Und jetzt seien die Jobaussichten für Juristen generell - bei Rechtsanwälten, in der Wirtschaft oder der Verwaltung - gut. Wenn die Gerichtsbarkeit aufstocken will, "werden wir um jeden kämpfen müssen", meinte Matejka. Die Gerichtsbarkeit müsse sich darauf einstellen, dass man - wenn dann noch die Babyboomer-Generation in Pension geht - nicht alle Posten nachbesetzen kann.

„Aussicht Richter zu werden, ist wenig attraktiv“

Schon seit einem Jahr könnten externe Bewerber, aus dem Anwaltsbereich, mit einer kurzen Zusatzausbildung als Richter tätig werden, "aber das reicht auch nicht". Nötig seien organisatorische Maßnahmen, fordert Matejka, "die Richter für die Rechtsprechung freizuspielen". Ihre Vorschläge dazu: Junge Juristen könnten, wie am Bundesverwaltungsgericht, für ein paar Jahre als "juristische Mitarbeiter" Richter unterstützen. Und: Die Kanzleien müssten aufgewertet werden - man sollte ihnen mehr Aufgaben übertragen und sie dafür auch besser entlohnen.
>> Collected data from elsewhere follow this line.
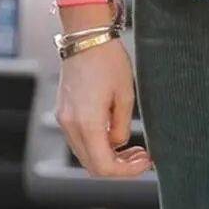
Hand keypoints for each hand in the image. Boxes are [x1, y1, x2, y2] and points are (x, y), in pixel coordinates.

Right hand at [55, 36, 153, 176]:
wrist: (87, 37)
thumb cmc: (108, 61)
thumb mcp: (125, 94)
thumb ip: (121, 125)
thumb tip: (117, 143)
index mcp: (87, 123)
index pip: (104, 166)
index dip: (126, 171)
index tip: (145, 162)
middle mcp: (70, 125)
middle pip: (92, 164)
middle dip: (119, 166)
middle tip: (141, 157)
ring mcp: (64, 119)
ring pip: (85, 153)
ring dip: (107, 155)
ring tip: (132, 147)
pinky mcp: (64, 111)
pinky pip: (79, 138)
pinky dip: (97, 143)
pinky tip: (115, 133)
Damit würden nicht-richterliche Jobs interessanter, auch für Bewerber - und Richterposten attraktiver. Denn "die Aussicht, Richter zu werden, ist wenig attraktiv, wenn man weiß, dass man sich nur zu 50 Prozent der Rechtsprechung widmen kann, weil man zu 50 Prozent als Sachbearbeiter und eigener Sekretär tätig ist", stellte Matejka fest.